- _Document extract_
--- START ---

The vessels being ready to make sail, Alonzo de Villejo was appointed to
take charge of the prisoners, and carry them to Spain. This officer had
been brought up by an uncle of Fonseca, was in the employ of that bishop,
and had come out with Bobadilla. The latter instructed him, on arriving at
Cadiz, to deliver his prisoners into the hands of Fonseca, or of his
uncle, thinking thereby to give the malignant prelate a triumphant
gratification. This circumstance gave weight with many to a report that
Bobadilla was secretly instigated and encouraged in his violent measures
by Fonseca, and was promised his protection and influence at court, in
case of any complaints of his conduct. [87]

Villejo undertook the office assigned him, but he discharged it in a more
generous manner than was intended. "This Alonzo de Villejo," says the
worthy Las Casas, "was a hidalgo of honorable character, and my particular
friend." He certainly showed himself superior to the low malignity of his
patrons. When he arrived with a guard to conduct the admiral from the
prison to the ship, he found him in chains in a state of silent
despondency. So violently had he been treated, and so savage were the
passions let loose against him, that he feared he should be sacrificed
without an opportunity of being heard, and his name go down sullied and
dishonored to posterity. When he beheld the officer enter with the guard,
he thought it was to conduct him to the scaffold. "Villejo," said he,
mournfully, "whither are you taking me?" "To the ship, your Excellency, to
embark," replied the other. "To embark!" repeated the admiral, earnestly;
"Villejo! do you speak the truth?" "By the life of your Excellency,"
replied the honest officer, "it is true!" With these words the admiral was
comforted, and felt as one restored from death to life. Nothing can be
more touching and expressive than this little colloquy, recorded by the
venerable Las Casas, who doubtless had it from the lips of his friend
Villejo.

The caravels set sail early in October, bearing off Columbus shackled like
the vilest of culprits, amidst the scoffs and shouts of a miscreant
rabble, who took a brutal joy in heaping insults on his venerable head,
and sent curses after him from the shores of the island he had so recently
added to the civilized world. Fortunately the voyage was favorable, and of
but moderate duration, and was rendered less disagreeable by the conduct
of those to whom he was given in custody. The worthy Villejo, though in
the service of Fonseca, felt deeply moved at the treatment of Columbus.

--- END ---

- _Work request A_
Pull out each line of the records that contains the string "clock", matching case exactly.
The passage and the records are unrelated material.

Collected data
--- START ---

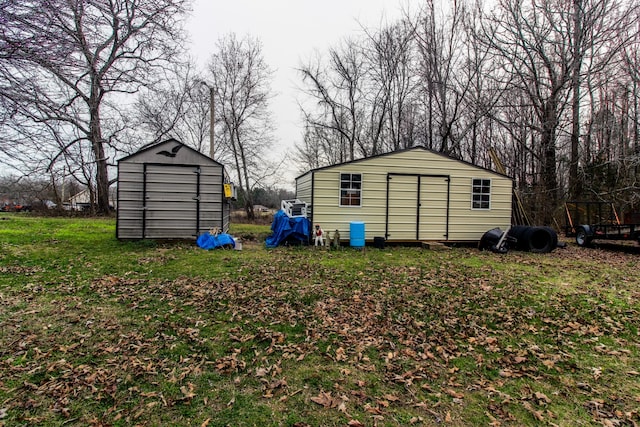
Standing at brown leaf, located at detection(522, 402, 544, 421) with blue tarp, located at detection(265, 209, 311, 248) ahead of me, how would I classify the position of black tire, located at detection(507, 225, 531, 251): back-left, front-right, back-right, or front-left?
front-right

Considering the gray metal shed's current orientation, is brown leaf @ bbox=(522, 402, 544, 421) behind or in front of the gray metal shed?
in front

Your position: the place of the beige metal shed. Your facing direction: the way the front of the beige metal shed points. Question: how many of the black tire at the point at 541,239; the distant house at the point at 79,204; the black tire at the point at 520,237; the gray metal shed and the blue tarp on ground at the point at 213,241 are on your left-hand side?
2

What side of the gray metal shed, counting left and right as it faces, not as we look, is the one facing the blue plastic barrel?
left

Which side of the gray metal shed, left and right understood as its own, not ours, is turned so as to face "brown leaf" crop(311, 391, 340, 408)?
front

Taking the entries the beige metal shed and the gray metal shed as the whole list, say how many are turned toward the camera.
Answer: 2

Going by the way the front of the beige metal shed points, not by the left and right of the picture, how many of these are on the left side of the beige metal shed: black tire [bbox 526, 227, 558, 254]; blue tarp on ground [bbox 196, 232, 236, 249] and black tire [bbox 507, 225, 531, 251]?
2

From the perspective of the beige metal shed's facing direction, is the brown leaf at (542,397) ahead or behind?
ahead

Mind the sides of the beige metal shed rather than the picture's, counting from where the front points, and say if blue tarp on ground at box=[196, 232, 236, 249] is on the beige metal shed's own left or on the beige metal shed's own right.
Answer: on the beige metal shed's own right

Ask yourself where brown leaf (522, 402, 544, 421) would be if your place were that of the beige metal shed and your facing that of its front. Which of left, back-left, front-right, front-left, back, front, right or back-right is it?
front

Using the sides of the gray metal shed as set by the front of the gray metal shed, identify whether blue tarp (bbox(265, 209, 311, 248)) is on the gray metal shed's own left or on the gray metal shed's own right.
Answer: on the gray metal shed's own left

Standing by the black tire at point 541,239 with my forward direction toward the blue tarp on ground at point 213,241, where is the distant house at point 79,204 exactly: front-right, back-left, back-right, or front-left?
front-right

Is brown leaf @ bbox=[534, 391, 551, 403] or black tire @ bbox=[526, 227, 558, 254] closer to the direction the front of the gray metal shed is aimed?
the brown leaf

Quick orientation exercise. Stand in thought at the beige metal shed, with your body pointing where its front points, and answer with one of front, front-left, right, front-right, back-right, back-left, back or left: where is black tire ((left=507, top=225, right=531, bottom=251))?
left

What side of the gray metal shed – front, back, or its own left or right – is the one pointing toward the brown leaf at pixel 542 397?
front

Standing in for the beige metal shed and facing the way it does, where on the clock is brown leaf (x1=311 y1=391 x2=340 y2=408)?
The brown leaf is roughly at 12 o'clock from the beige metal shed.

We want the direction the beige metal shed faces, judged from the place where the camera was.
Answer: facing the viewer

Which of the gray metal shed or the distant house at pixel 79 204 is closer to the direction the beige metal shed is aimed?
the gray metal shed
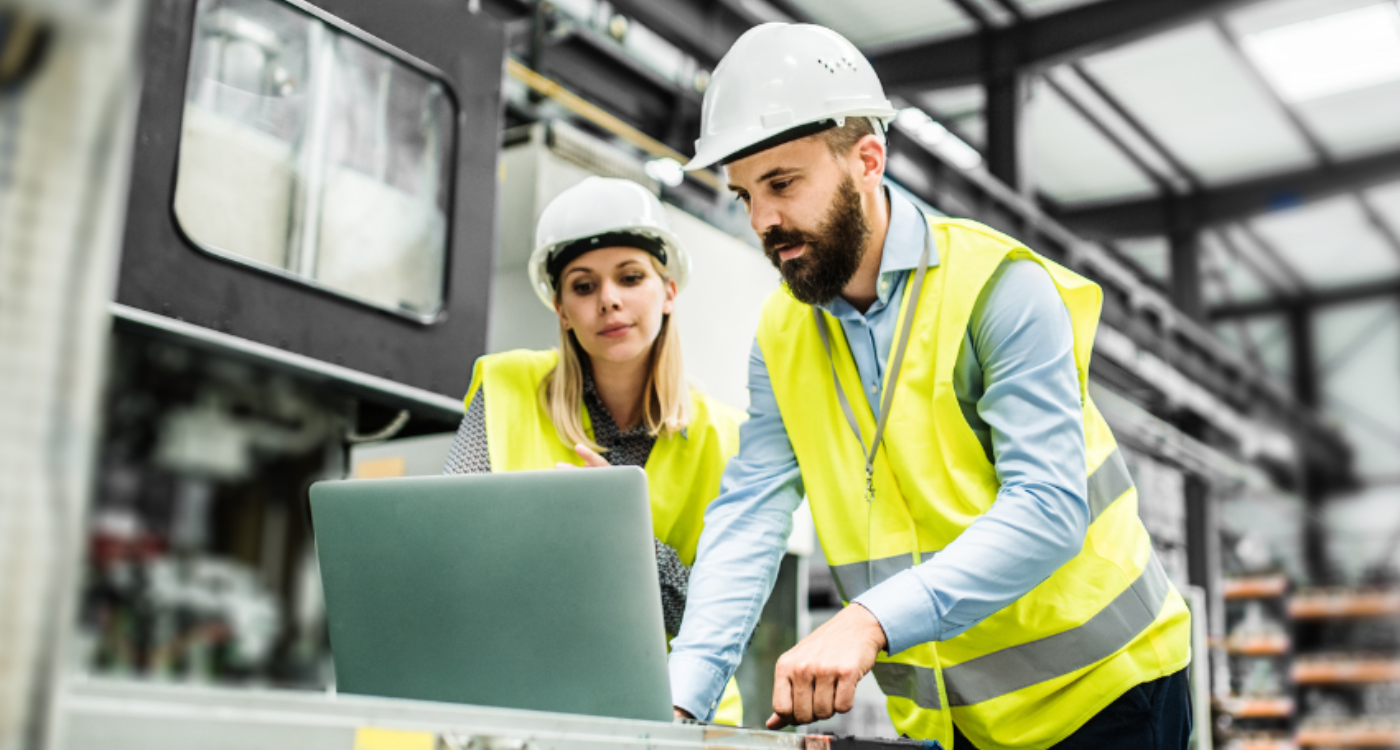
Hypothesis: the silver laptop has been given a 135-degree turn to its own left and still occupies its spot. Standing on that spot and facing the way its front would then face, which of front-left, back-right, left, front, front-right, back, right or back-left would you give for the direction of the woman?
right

--- END ---

- _Work request B_
Output the part of the Columbus passage that begins at the words "The caravels set" and ends after the words "treatment of Columbus.", unchanged.

- _Solution A_
Standing in for the beige metal shed and facing the way it does, where on the clock is brown leaf (x1=311 y1=391 x2=340 y2=408)?
The brown leaf is roughly at 12 o'clock from the beige metal shed.

- _Solution B_
The caravels set sail early in October, bearing off Columbus shackled like
the vilest of culprits, amidst the scoffs and shouts of a miscreant
rabble, who took a brutal joy in heaping insults on his venerable head,
and sent curses after him from the shores of the island he had so recently
added to the civilized world. Fortunately the voyage was favorable, and of
but moderate duration, and was rendered less disagreeable by the conduct
of those to whom he was given in custody. The worthy Villejo, though in
the service of Fonseca, felt deeply moved at the treatment of Columbus.